**Stated exercise**. Copy the following lines precisely as they appear, leaving out the pictures.
============================================================
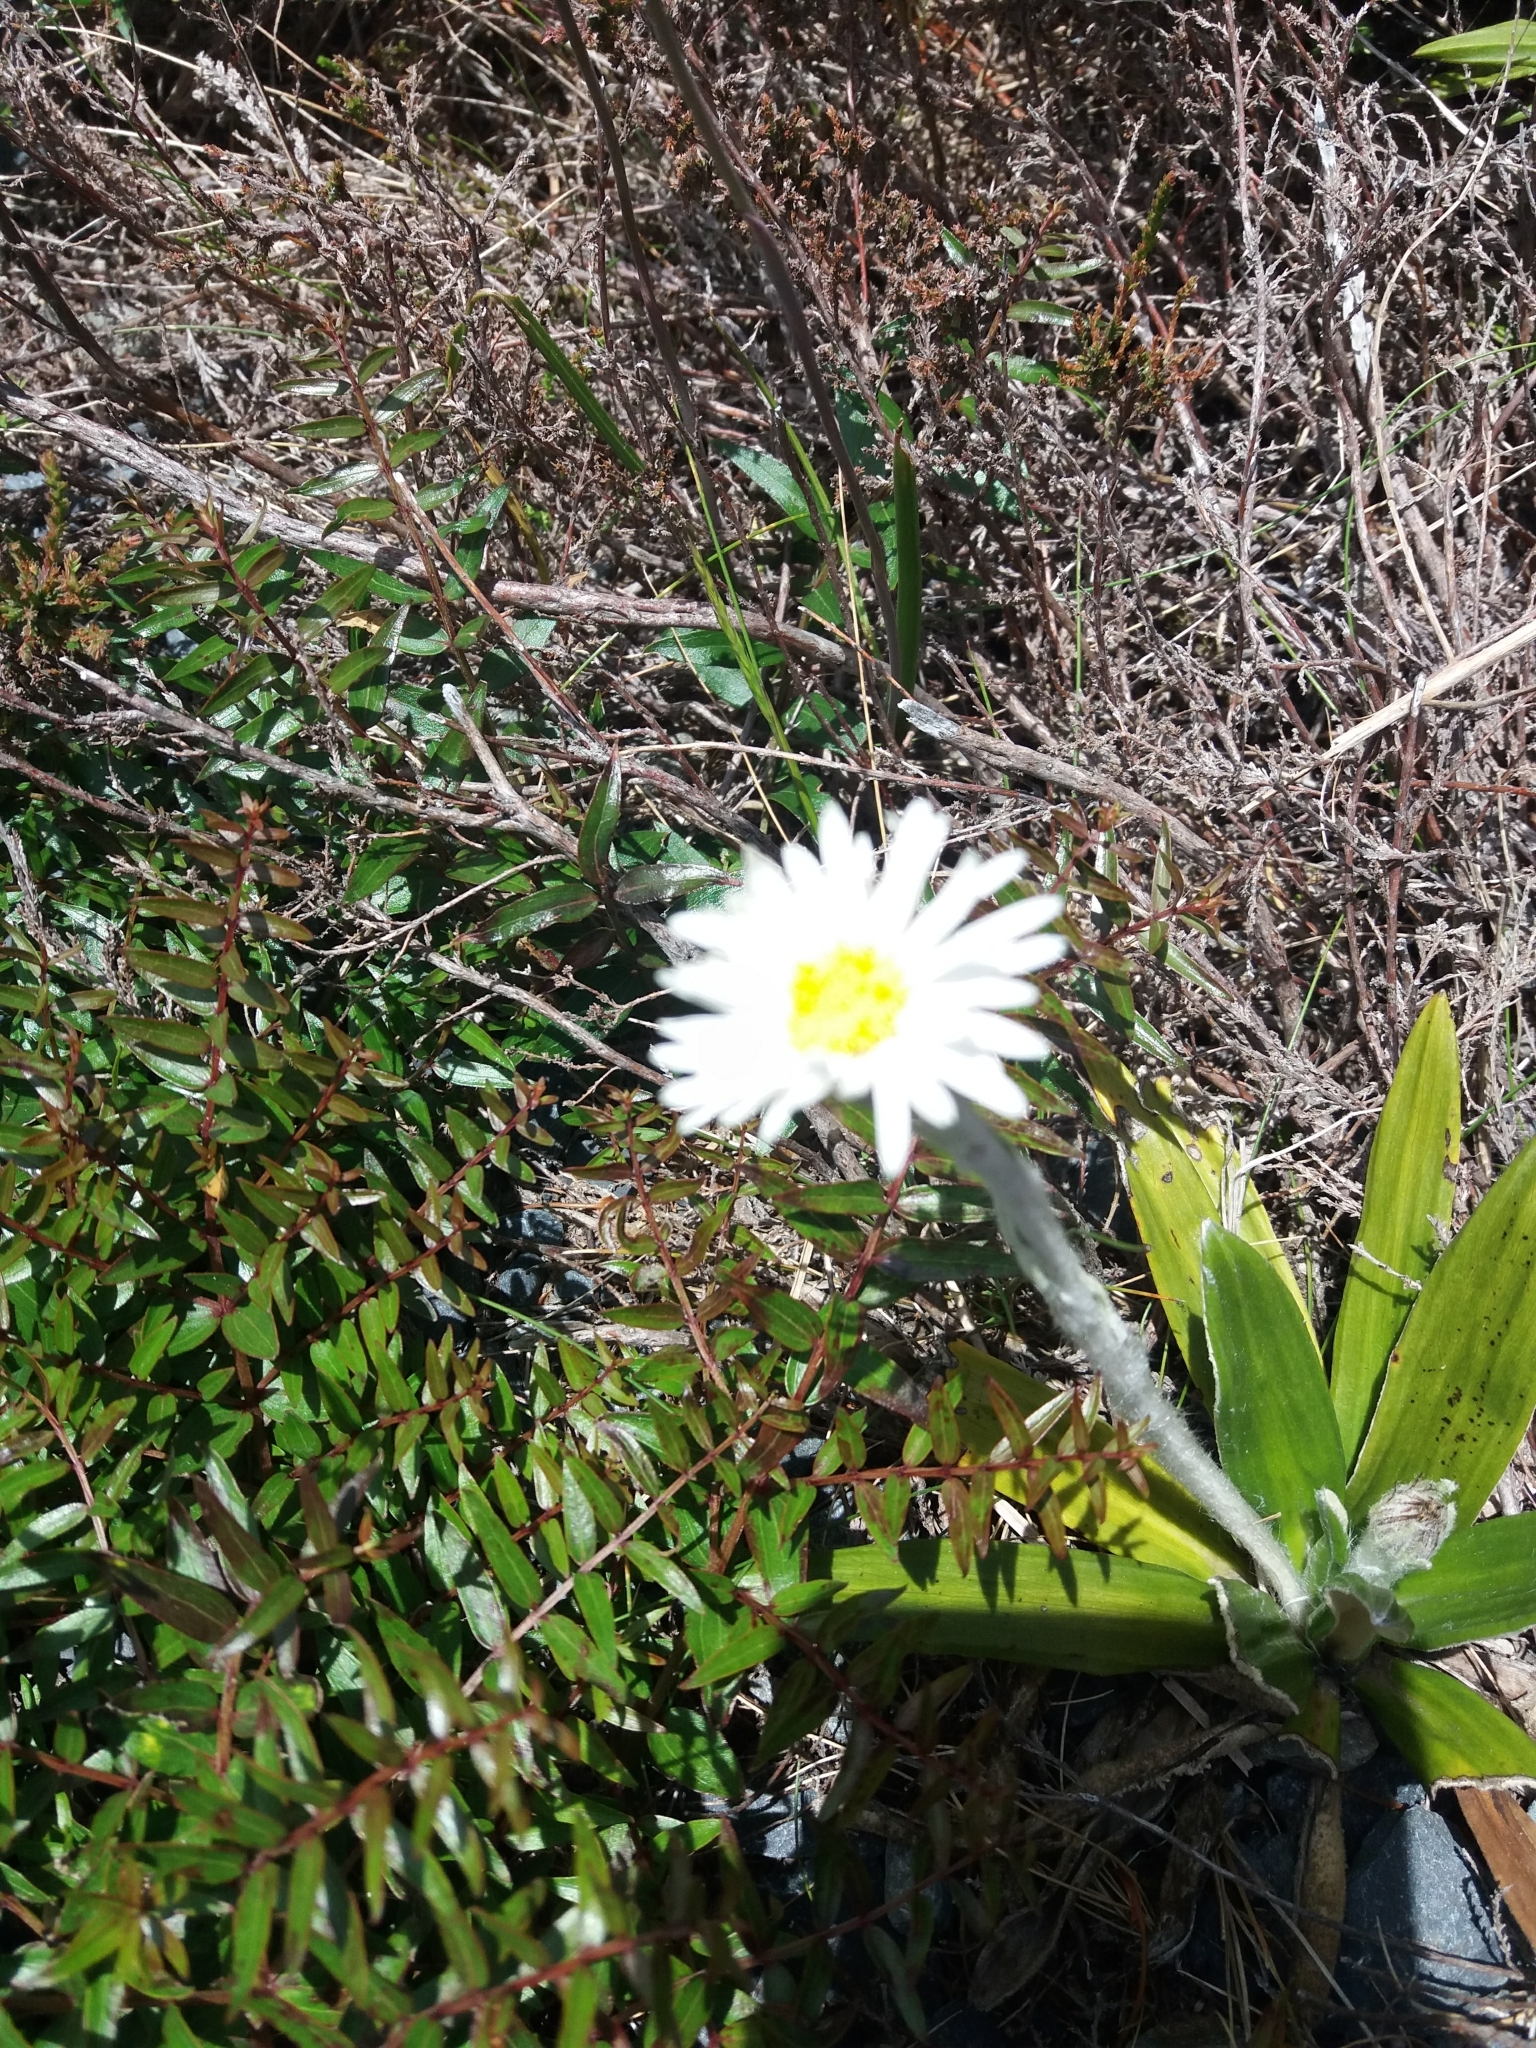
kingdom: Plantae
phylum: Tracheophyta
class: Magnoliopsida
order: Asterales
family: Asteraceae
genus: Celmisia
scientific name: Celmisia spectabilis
============================================================
**Answer to this problem**.
kingdom: Plantae
phylum: Tracheophyta
class: Magnoliopsida
order: Asterales
family: Asteraceae
genus: Celmisia
scientific name: Celmisia spectabilis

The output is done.